On Tue, Aug 25, 2009 at 5:10 AM, Simon Marlow wrote:
...
On 23/08/2009 17:22, Judah Jacobson wrote:
...
I proposal that we augment ghc-6.12.1's support for Unicode Handles
by adding the following functions to System.IO:
hSetOnEncodingError :: Handle ->  OnEncodingError ->  IO ()
hGetOnEncodingError :: Handle ->  IO OnEncodingError
as well as the enumeration `OnEncodingError` with three constructors:
- `ThrowEncodingError`: Throw an exception at the first encoding or
 decoding
   error.
 - `SkipEncodingError`: Skip all invalid bytes or characters.
 - `TranslitEncodingError`: Replace undecodable bytes with u+FFFD, and
 unencodable characters with '?'.
As a brief, possibly irrelevant aside:

There is one other option for how to handle Unicode en/decoding errors that
I've used and seen used.
It is the basis of Markus Kuhn's "UTF-8B" encoding whereby parse errors are
read as 0xdc00 + the raw byte, which when you go to emit them, you can emit
them directly into the stream as raw bytes.

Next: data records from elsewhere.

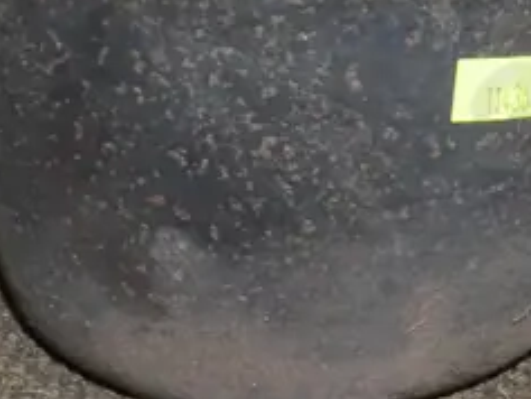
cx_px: 630
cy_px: 34
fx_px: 1857
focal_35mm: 121
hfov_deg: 15.7
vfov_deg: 12.2
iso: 2500
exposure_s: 1/60
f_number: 7.1
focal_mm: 14
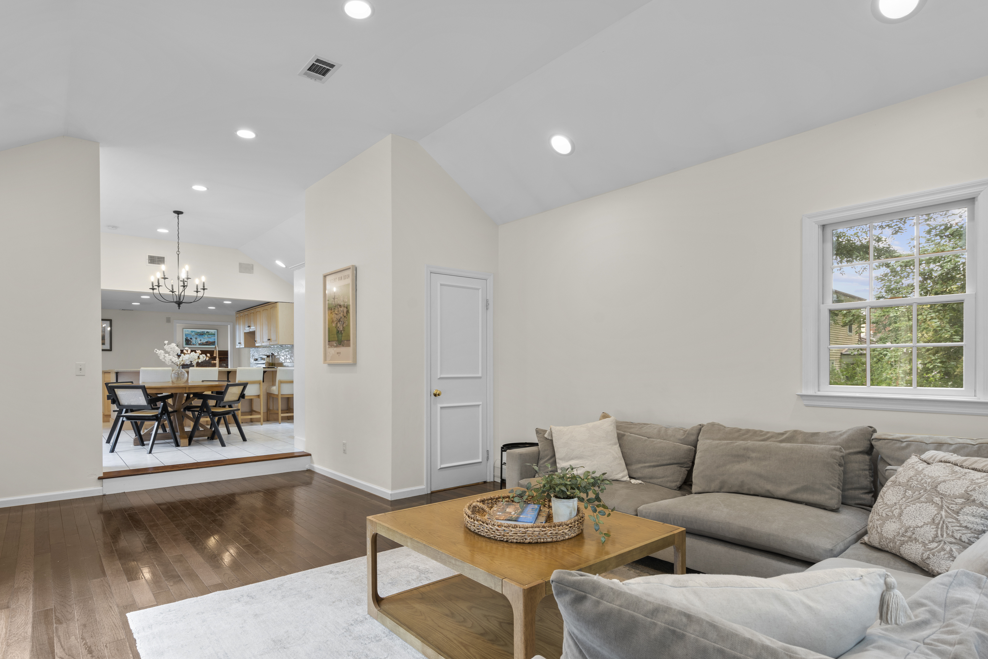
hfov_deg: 86.6
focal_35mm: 19
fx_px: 521
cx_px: 438
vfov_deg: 64.4
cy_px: 367
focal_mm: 16
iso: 200
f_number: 9
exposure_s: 1
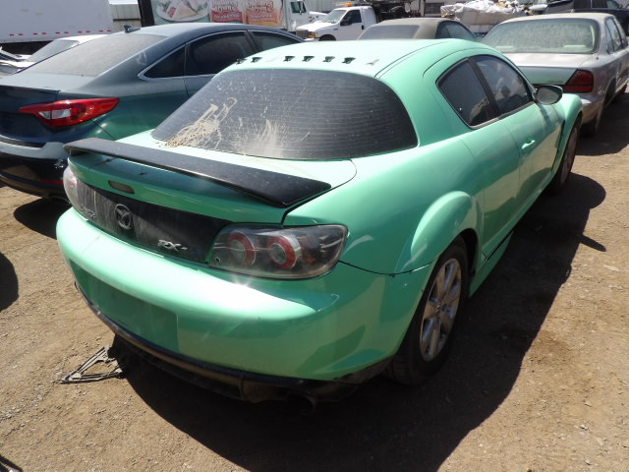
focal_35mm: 24
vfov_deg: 56.8
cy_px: 236
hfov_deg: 71.6
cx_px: 314
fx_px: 436
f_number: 5.6
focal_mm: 4.3
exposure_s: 1/383
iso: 100
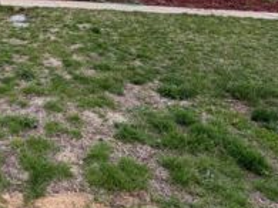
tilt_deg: -7.4
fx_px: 369
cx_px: -36
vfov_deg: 29.3
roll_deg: -0.8
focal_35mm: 46
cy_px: -3
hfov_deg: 34.8
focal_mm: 2.22
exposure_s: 1/222
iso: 40
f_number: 2.2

This permits a perfect round
trip from UTF-8 to String to UTF-8, regardless of encoding errors. The
codepoints from 0xdc80-0xdcff don't conflict with UTF-16, because they are
in the unmapped d800-dfff range and in ISO 10646-1 section R.4 it notes that
the mapping of those code positions in UTF8 are undefined, so an
implementation is free to do with them as it pleases. The main good thing
that comes with this representation is that no information is discarded. It
doesn't hurt that this also sidesteps the other uses of the d800-dfff range
like the illegal Oracle-style "CESU-8" encoding of surrogate pairs, etc.

http://mail.nl.linux.org/linux-utf8/2000-07/msg00040.html
http://bsittler.livejournal.com/10381.html

-Edward Kmett